PROVIDENCE, R.I. (AP)—Bruce Pearl remembers sitting with Steve Fisher in Michigan high school gyms in the 1980s, a couple of Big Ten assistant coaches competing for the same recruits.
“I remember we rarely got a guy that Bruce Pearl wanted,” Fisher recalled on Wednesday, a day before his 11th-seeded San Diego State Aztecs were to play Pearl’s No. 6 seed Tennessee in the first round of the NCAA tournament at Providence.
“I’m not surprised with the success he’s had,” Fisher said. “He’s smart. He’s a very, very hard worker, tremendous motivator, and he was that way as an assistant. He was very involved, very active, and you could tell that he was a head coach in waiting.”
Pearl has Tennessee (25-8) in the tournament for a school record-tying fifth straight year, a streak that coincides with his arrival in Knoxville. He led the Volunteers to back-to-back appearances in the round of 16 in 2007-08.
But in the 1980s he was an Iowa assistant under Dr. Tom Davis. Fisher was at Michigan in 1989 when head coach Bill Frieder said, right before the NCAA tournament, he would be leaving for Arizona State.
Fisher was hastily promoted to interim coach and led the Wolverines to the national title.
“He was one of the assistant coaches that I always kind of looked up to and hung around a little bit to find out what gyms he was going into, especially when I was recruiting in the Michigan area. And a really, really good guy,” Pearl said.

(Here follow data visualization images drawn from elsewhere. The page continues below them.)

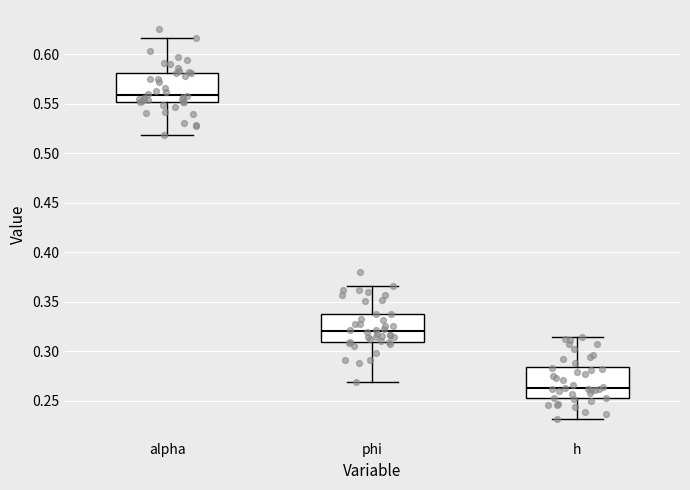

Reading left to right, read every box against the y-axis: the position of its median line, the range the box covers, and the ends of its whiskers. The values are not printed on the chart, so give them approximately, as read against the axis.

alpha: median 0.560, box 0.550 to 0.580, whiskers 0.520 to 0.615
phi: median 0.320, box 0.310 to 0.335, whiskers 0.270 to 0.365
h: median 0.265, box 0.255 to 0.285, whiskers 0.230 to 0.315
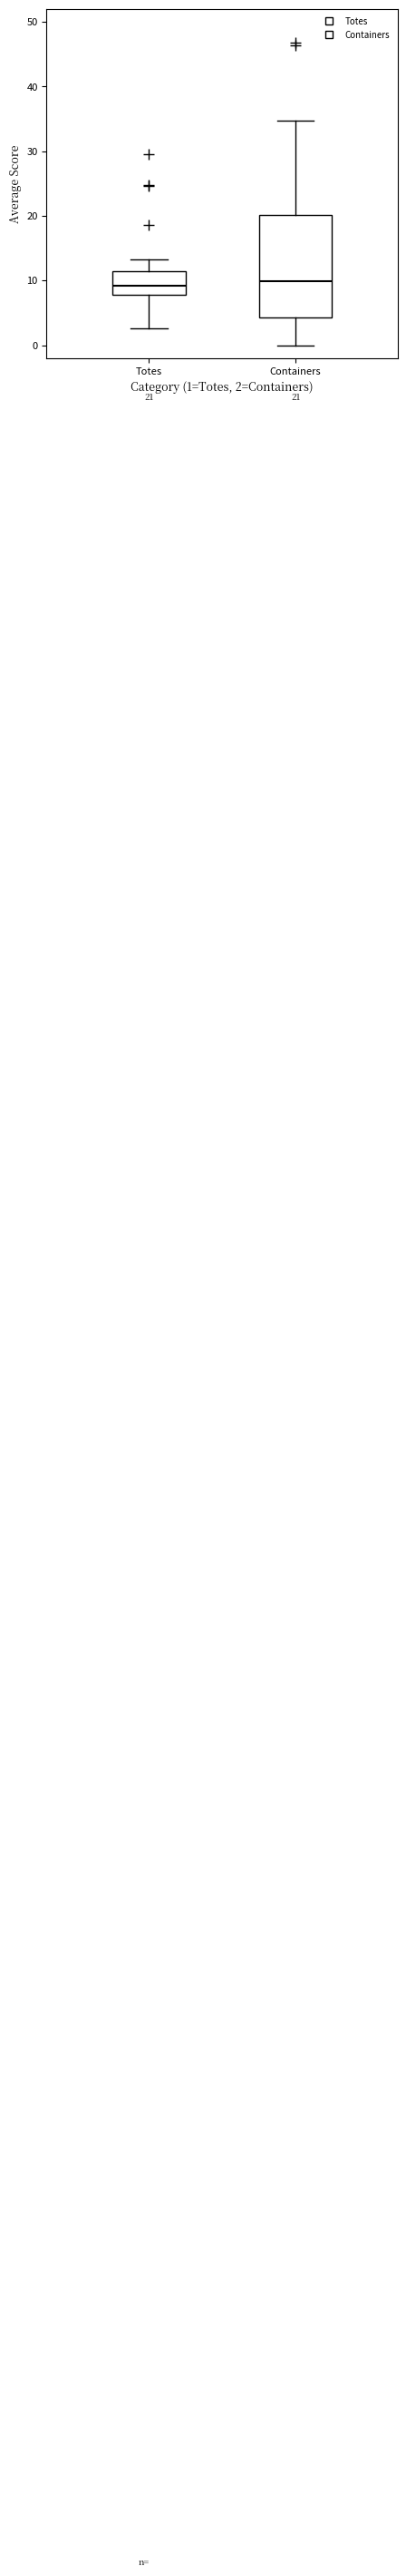

Comparing the boxes themselves (not the whiskers), which one is the tallest?

Containers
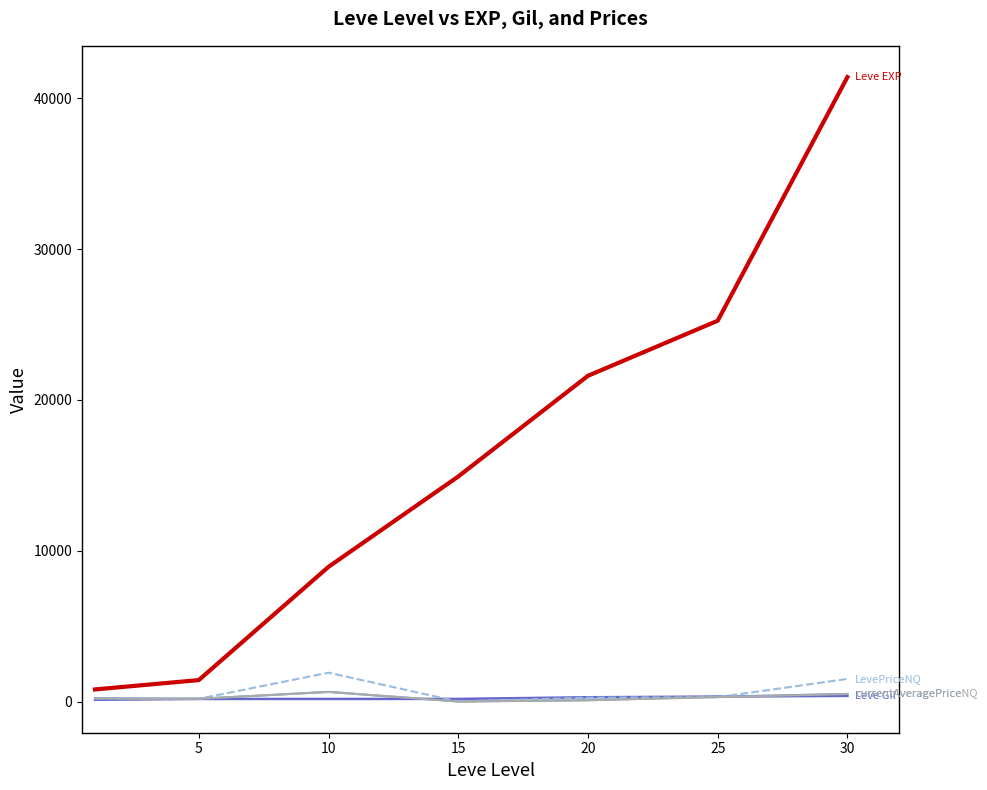

Is this an area chart (filled region under the line)?

No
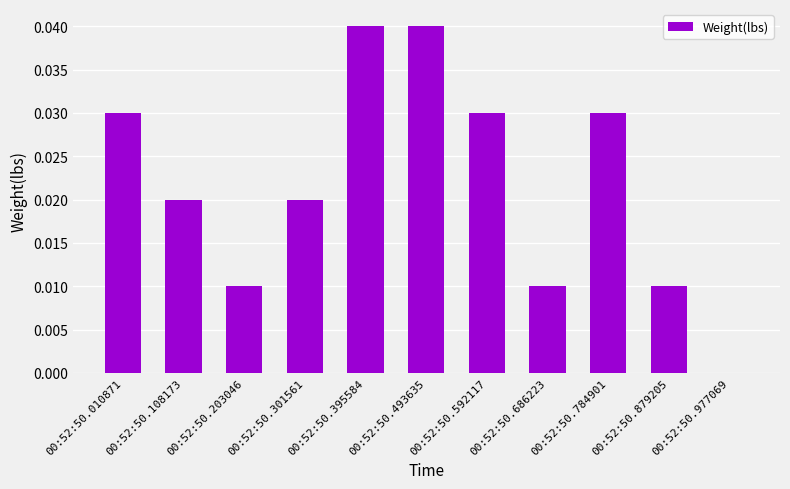

Count the values in the range 0 to 1.

11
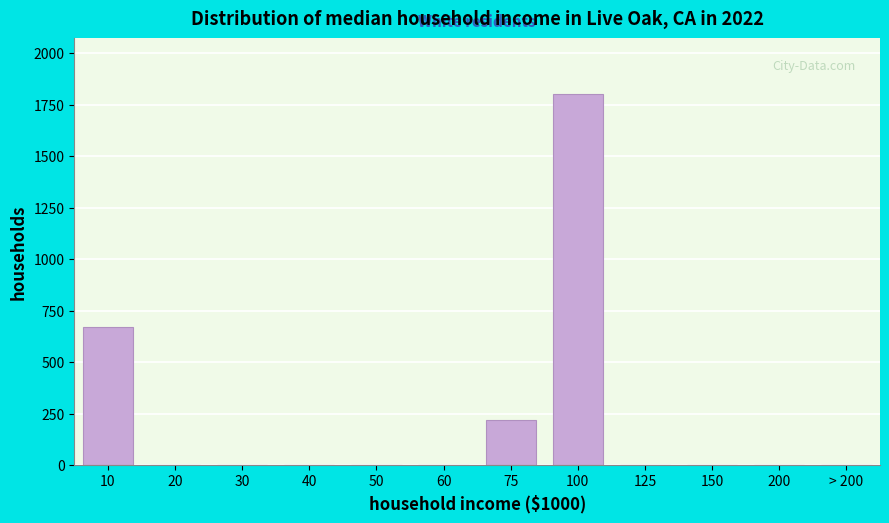

What is the change in value from 40 to 100?

+1801.3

“And so you were happy that he got that opportunity because he was such a good person. I didn’t know what kind of coach he was. I don’t think anybody really could know. But you found out in a hurry how good a coach he was.”
The feeling was mutual.
“I think there’s a real kinship in assistant coaches when you go anywhere,” Fisher said. “And when they become head coaches, you pull for them. We’ve done that. I’ve done that with Bruce Pearl, from the moment he took his first head job. I wouldn’t say that we’re guys that talk on the phone every month. But when we see one another, we spend time reminiscing.”
After landing the Fab Five—a historic recruiting class that featured Chris Webber, Juwan Howard and Jalen Rose—Fisher got Michigan back to the national title game in 1992 and ’93.
Now, he has San Diego State (25-8) in the NCAAs for the third time in his 11 years there.
The Aztecs have never won a game in the tournament in five total appearances, but forward Malcolm Thomas said that Fisher’s credentials help the team buy into what he’s telling them.
“Just knowing his history, you never second guess what he tells you,” guard D.J. Gay said. “He’s our leader. He’s our coach. So whatever he says, we’re all ears. Our attention is always on him. When he has something to say you have to listen because he’s been here before. None of us have.”
Fisher often brings up the Michigan teams, even though the Aztecs are different. After all, San Diego State is trying to achieve the same things as the Wolverines were back then.
“If you don’t get excited when you walk out there for an NCAA tournament game, it doesn’t matter who you are or where you are, then you don’t belong in the business,” Fisher said. “I am itching—jumping out of my skin—to get another opportunity to play in the NCAA Tournament, as are our kids and our fans and our community.”
Pearl is equally enthusiastic.
A native of nearby Sharon, Mass., who went to Boston College, Pearl considers his visit to Providence a homecoming. For his opening statement at Wednesday’s media availability, he talked about the Red Sox, Patriots and Celtics—a surefire way to get the home crowd on his side.
At Tennessee, he’s gotten a lot of attention for his garish clothing and showing up at women’s basketball games with his face painted orange. But players see him as a father figure whose attitude is contagious—and a big reason why the Vols made it through a rough patch.
“His enthusiasm goes off on his players, and it gets us hyper, because he’s a hyper coach,” center Brian Williams said. “He gets us rowdy and he’s a great motivator.”
Pearl may have faced his most difficult job this season when forward Emmanuel Negedu was sidelined after a cardiac arrest, and guard Josh Tabb left school to be near his sick mother. Tyler Smith, the team’s top returning scorer, was kicked off the team after being arrested with a gun, and three other players with him in the car were suspended.
That left the Vols with just six scholarship players and three walk-ons.
Two games later, they beat top-ranked Kansas.
“We believe everything happened for a reason,” guard Bobby Maze said. “Emmanuel Negedu and the situation was difficult for all of us because he was like our brother. But he’s still with us now. And he’s one of the reasons why we are inspired to win this thing.”